Tuesday, February 5, 2013

Persistence

Few things excite me more than reading about the lives of the Saints. I find encouragement and challenge in their stories of working for God. I find reason to believe in the possibility of heaven on earth, of being a co-laborer with Christ, and of experiencing the work of God in everything I see.

However, when I read stories of St. Teresa of Avila getting completely enraptured by the love of Jesus that she would write on the ground in an ecstatic fit, I get uncomfortable. Or when I read about her praying in front of people and just floating off the ground like David Blaine in Church, I begin to feel inadequate. I've walked closely with Jesus at times. Sometimes, I feel Him next to me in a way I can't describe without sounding a little kooky. I know what it's like to feel like Christ's breath is blowing on the back of my neck or His arms are literally wrapped around me.

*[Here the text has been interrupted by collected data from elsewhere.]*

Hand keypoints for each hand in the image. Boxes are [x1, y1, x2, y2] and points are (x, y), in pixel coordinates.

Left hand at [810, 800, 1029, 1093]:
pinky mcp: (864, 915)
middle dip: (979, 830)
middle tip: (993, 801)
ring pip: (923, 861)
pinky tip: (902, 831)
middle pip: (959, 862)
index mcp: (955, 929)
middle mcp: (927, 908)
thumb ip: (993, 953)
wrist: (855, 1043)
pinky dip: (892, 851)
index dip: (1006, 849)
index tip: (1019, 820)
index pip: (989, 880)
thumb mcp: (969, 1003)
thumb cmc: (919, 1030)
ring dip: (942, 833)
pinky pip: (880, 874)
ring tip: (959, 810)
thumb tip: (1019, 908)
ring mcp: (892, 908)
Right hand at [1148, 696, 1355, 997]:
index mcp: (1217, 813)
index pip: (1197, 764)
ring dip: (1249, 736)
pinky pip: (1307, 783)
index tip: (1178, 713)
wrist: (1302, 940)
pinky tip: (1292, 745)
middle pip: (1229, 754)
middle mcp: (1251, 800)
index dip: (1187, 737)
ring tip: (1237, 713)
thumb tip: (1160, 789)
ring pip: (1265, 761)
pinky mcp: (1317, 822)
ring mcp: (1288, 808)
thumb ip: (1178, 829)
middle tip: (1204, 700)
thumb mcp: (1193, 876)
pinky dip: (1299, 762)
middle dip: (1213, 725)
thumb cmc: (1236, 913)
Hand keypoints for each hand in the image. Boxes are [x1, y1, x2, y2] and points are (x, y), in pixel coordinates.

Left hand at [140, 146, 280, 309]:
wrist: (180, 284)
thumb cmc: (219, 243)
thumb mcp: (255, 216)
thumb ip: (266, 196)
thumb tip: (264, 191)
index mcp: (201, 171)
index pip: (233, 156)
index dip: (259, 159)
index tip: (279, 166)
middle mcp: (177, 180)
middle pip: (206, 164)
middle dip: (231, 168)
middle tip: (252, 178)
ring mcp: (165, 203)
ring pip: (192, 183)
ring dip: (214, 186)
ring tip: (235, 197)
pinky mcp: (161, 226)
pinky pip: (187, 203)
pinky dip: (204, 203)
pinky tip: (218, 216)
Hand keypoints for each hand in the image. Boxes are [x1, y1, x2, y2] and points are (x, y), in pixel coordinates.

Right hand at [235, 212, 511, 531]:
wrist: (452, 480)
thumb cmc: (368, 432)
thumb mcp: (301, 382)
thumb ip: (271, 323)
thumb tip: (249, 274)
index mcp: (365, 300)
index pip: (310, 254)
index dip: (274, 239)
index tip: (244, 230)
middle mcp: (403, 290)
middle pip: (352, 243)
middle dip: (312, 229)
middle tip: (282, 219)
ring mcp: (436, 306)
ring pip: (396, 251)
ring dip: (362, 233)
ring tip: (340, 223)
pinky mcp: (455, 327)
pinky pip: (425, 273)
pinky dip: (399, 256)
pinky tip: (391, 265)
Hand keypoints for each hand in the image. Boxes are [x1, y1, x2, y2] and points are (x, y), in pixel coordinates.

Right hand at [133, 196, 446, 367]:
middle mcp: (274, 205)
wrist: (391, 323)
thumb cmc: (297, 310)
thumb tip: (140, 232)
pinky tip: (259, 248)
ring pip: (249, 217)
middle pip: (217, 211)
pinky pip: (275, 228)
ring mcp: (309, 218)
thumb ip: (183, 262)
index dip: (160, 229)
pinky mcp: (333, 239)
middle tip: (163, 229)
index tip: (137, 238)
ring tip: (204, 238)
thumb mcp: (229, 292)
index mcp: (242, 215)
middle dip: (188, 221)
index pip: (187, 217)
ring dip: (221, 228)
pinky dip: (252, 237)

But I ain't levitating in church, y'all.

St. Teresa challenges me and I have a tendency to get cynical when I read stories about her, but more and more I am struck by her humility. She could have been extremely removed from society, become a hermit, or become uninterested in this world. Instead, she chose to work for reform in her monastic order and bring more people into her way of looking at God. She would write about how to pray, instructing her followers on ways to pursue an experience of Christ's love. She also would go into great detail about her own shortcomings even to the point of saying she found it hard to find any virtue in herself at all. She found spiritual progress to be laborious and painful. It didn't come easy.

I can identify with that.

A woman who would levitate under the power of the Holy Spirit found spiritual progress difficult. No matter how far we progress in sanctification, we can always use reminders of the struggle inherent in following Jesus. The language used in Scripture isn't lollipops and roses. Not every day is going to be Friday. We are told to die to self, to take up our cross (an instrument of torture and death), to forsake the world in order to gain the eternal. If our eternal life begins the day we are born, and I believe wholeheartedly it does, we are given countless opportunities to feel glimpses of glory while still in skin. In order to attain the holistic experience of Grace I seek, I have to be persistent. I have to work. Not to earn love, because love is given freely and undeservedly, but to experience heaven. We have to be persistent and labor in order to experience something that is there for us all the time, waiting for us to strip away laws and rules and religious ideas in order to grab hold of it.

The work we must do is like building a fire. We don't do anything to make the fire burn the wood, but we must make a place where the fire is welcome to do what it does. Getting our hearts to a place where fire can burn us from the inside out is labor-intensive, but instead of building something it usually requires us to clear space.